I've been married [to singer/songwriter Kate McGarrigle] and divorced, have four kids, have been through many relationships. I find myself saying I've always lived alone, even when I was with other people. My relationship with my dad [a well-known columnist for LIFE magazine] was somewhat competitive, but I had an easier time with my mom. She and I were best friends. She was a big impetus for my career. She loved to come to shows! She loved to be singled out in the audience. She was very proud of the successes of the men in her life. More recently she would come and see my son Rufus in school plays at boarding school. It's sad she couldn't enjoy more of his success, but she knew it was happening.
My mother's dying in 1997--the genesis for this whole record [the critically acclaimed Last Man on Earth]--was maybe the most profound event of my life. For the artwork for this album cover, we at first were thinking of an image of a kid in a department store who had lost a parent--to get at this sense not just of overpowering sadness and depression I'd been feeling but also panic, a feeling of being totally lost. I didn't want to do anything. I didn't write songs, didn't even feel like playing. I'd been living in London, at the end of a relationship. I came back and ended up living in my mother's house in Katonah, N.Y., just to be among her things, her furniture and pots and pans. My sisters owned a restaurant in town, so I'd eat free there, every day for a year and a half.
Finally, after I'd been crying so much it didn't feel cathartic or useful anymore, I wrote I'm Not Gonna Cry. ("Listen to the thunder/Dark clouds fill the sky/Well it looks like rain and I hear a train/But I'm not going to cry.") That was the start of getting back to some sense of normalcy. After that, Homeless, Missing You, Living Alone and the others, maybe some of the best songs I've ever written, sort of happened.
I was encouraged by my producers to resist my temptation to include novelty songs on this one, as I've always done before. I'm glad we did. This CD has a serious tone, but I hope it still has a lift.

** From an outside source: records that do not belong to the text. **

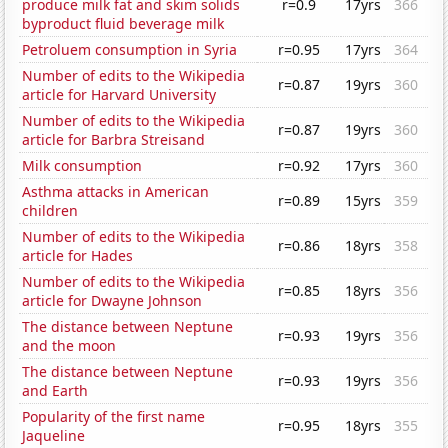
produce milk fat and skim solids
r=0.9
17yrs
366
byproduct fluid beverage milk
Petroluem consumption in Syria
r=0.95
17yrs
364
Number of edits to the Wikipedia
r=0.87
19yrs
360
article for Harvard University
Number of edits to the Wikipedia
r=0.87
19yrs
360
article for Barbra Streisand
Milk consumption
r=0.92
17yrs
360
Asthma attacks in American
r=0.89
15yrs
359
children
Number of edits to the Wikipedia
r=0.86
18yrs
358
article for Hades
Number of edits to the Wikipedia
r=0.85
18yrs
356
article for Dwayne Johnson
The distance between Neptune
r=0.93
19yrs
356
and the moon
The distance between Neptune
r=0.93
19yrs
356
and Earth
Popularity of the first name
r=0.95
18yrs
355
Jaqueline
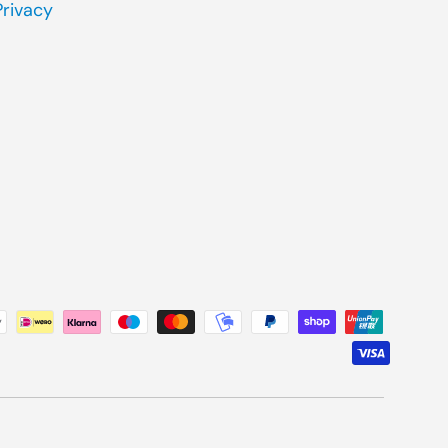
Privacy
ted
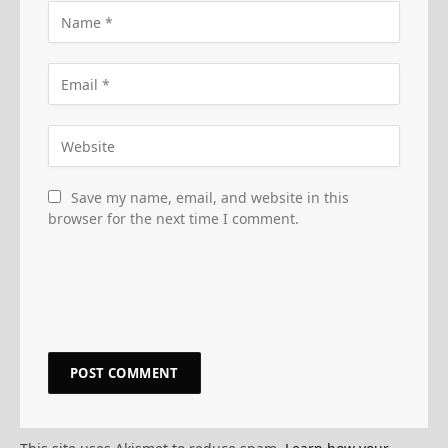
Save my name, email, and website in this
browser for the next time I comment.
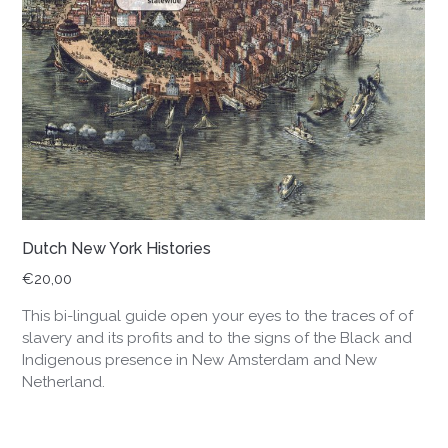
Dutch New York Histories
€
20,00
This bi-lingual guide open your eyes to the traces of of
slavery and its profits and to the signs of the Black and
Indigenous presence in New Amsterdam and New
Netherland.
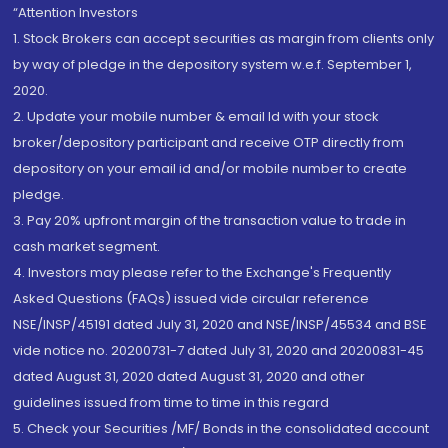
“Attention Investors
1. Stock Brokers can accept securities as margin from clients only
by way of pledge in the depository system w.e.f. September 1,
2020.
2. Update your mobile number & email Id with your stock
broker/depository participant and receive OTP directly from
depository on your email id and/or mobile number to create
pledge.
3. Pay 20% upfront margin of the transaction value to trade in
cash market segment.
4. Investors may please refer to the Exchange's Frequently
Asked Questions (FAQs) issued vide circular reference
NSE/INSP/45191 dated July 31, 2020 and NSE/INSP/45534 and BSE
vide notice no. 20200731-7 dated July 31, 2020 and 20200831-45
dated August 31, 2020 dated August 31, 2020 and other
guidelines issued from time to time in this regard
5. Check your Securities /MF/ Bonds in the consolidated account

I know my mother's death changed me, but it's only been four years, and I don't know just how yet. It's funny, and maybe just coincidental, that at 55, after losing both my parents, my career seems to be doing better than ever, with the TV show [Fox's Undeclared, on which Wainwright plays an annoying dad to his college-going son] and this slightly more mature CD. I wish they were here to see it. I understand more about my father now that Rufus, who is so talented, is doing so well. There's an ambivalence; you're proud and excited, and you're also thinking "What about me?"
I'm not the same without my mother, but it's getting easier. The panic is no longer there. In the early 1970s, I had great success with Dead Skunk, a novelty hit on my third album, but I hid from it. I wasn't ready. As for this recent career attention--I'm ready now! It doesn't mean I'm not anxious about it. But I am enjoying it.